Calvin Anthony Duncan (born March 21, 1961) is an American pastor and former professional basketball player. Duncan is pastor at the Faith & Family Church in Richmond, Virginia. He also played basketball with Oak Hill Academy and the Virginia Commonwealth University Rams. He was drafted in the 1985 NBA draft in the 2nd round with the 30th overall pick by the Cleveland Cavaliers, then was traded by the Cleveland Cavaliers with Charles Oakley to the Chicago Bulls for Keith Lee and Ennis Whatley, but instead of signing, he joined Athletes in Action, an evangelical Christian traveling team.

==Basketball==
During the 1980–81 season, Duncan set the all-time record for points in a game for Oak Hill Academy with 61. Brandon Jennings later broke this record, tallying 63 points in a single game. He is a member of the VCU Rams Hall of Fame. With VCU, Duncan was named Sun Belt Conference co-Player of the Year as a sophomore in 1983, sharing the award with fellow sophomore Charlie Bradley of the South Florida.

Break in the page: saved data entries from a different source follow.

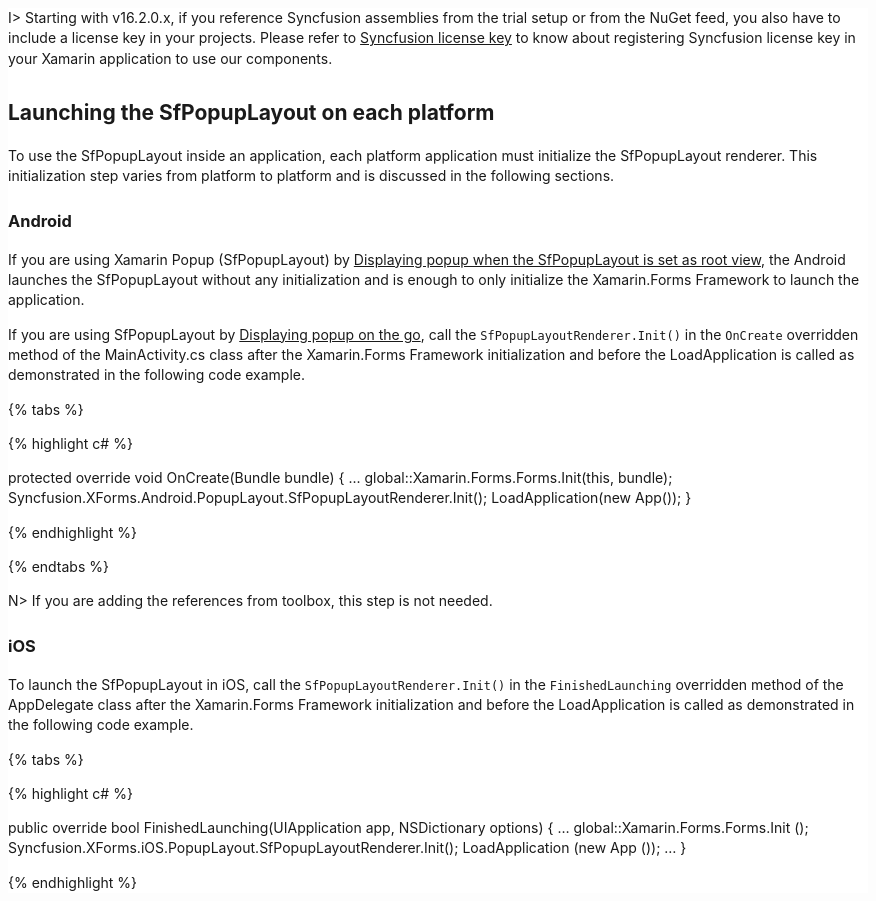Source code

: I> Starting with v16.2.0.x, if you reference Syncfusion assemblies from the trial setup or from the NuGet feed, you also have to include a license key in your projects. Please refer to [Syncfusion license key](https://help.syncfusion.com/common/essential-studio/licensing/license-key/) to know about registering Syncfusion license key in your Xamarin application to use our components.

## Launching the SfPopupLayout on each platform

To use the SfPopupLayout inside an application, each platform application must initialize the SfPopupLayout renderer. This initialization step varies from platform to platform and is discussed in the following sections.

### Android

If you are using Xamarin Popup (SfPopupLayout) by [Displaying popup when the SfPopupLayout is set as root view](https://help.syncfusion.com/xamarin/popup/getting-started#displaying-popup-when-the-sfpopuplayout-is-set-as-root-view), the Android launches the SfPopupLayout without any initialization and is enough to only initialize the Xamarin.Forms Framework to launch the application.

If you are using SfPopupLayout by [Displaying popup on the go](https://help.syncfusion.com/xamarin/popup/getting-started#displaying-popup-on-the-go), call the `SfPopupLayoutRenderer.Init()` in the `OnCreate` overridden method of the MainActivity.cs class after the Xamarin.Forms Framework initialization and before the LoadApplication is called as demonstrated in the following code example.

{% tabs %}

{% highlight c# %}

protected override void OnCreate(Bundle bundle)
{
    ...
    global::Xamarin.Forms.Forms.Init(this, bundle);
    Syncfusion.XForms.Android.PopupLayout.SfPopupLayoutRenderer.Init();
    LoadApplication(new App());
}

{% endhighlight %} 

{% endtabs %}

N> If you are adding the references from toolbox, this step is not needed.

### iOS

To launch the SfPopupLayout in iOS, call the `SfPopupLayoutRenderer.Init()` in the `FinishedLaunching` overridden method of the AppDelegate class after the Xamarin.Forms Framework initialization and before the LoadApplication is called as demonstrated in the following code example.

{% tabs %}

{% highlight c# %}

public override bool FinishedLaunching(UIApplication app, NSDictionary options)
{
    …
    global::Xamarin.Forms.Forms.Init ();
    Syncfusion.XForms.iOS.PopupLayout.SfPopupLayoutRenderer.Init();
    LoadApplication (new App ());
    …
}

{% endhighlight %}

After the close of his college career, Duncan was drafted by the Cleveland Cavaliers in the second round of the 1985 NBA draft (30th pick overall). He did not play in the NBA, but did play in the Continental Basketball Association (CBA) for the Cedar Rapids Silver Bullets and Tri-City Chinook.

==Personal==
Duncan's mother died in childbirth and, with no knowledge of his father, was raised by his aunt in Linden, New Jersey. He transferred to Oak Hill Academy after his junior year at Linden High School, hoping to earn the grades that would be necessary to play Division I basketball.

At Virginia Commonwealth, Duncan earned a degree in criminal justice. He lives in Richmond, Virginia with his wife Barbara and his three children, Richard, Chelsea, and Azell.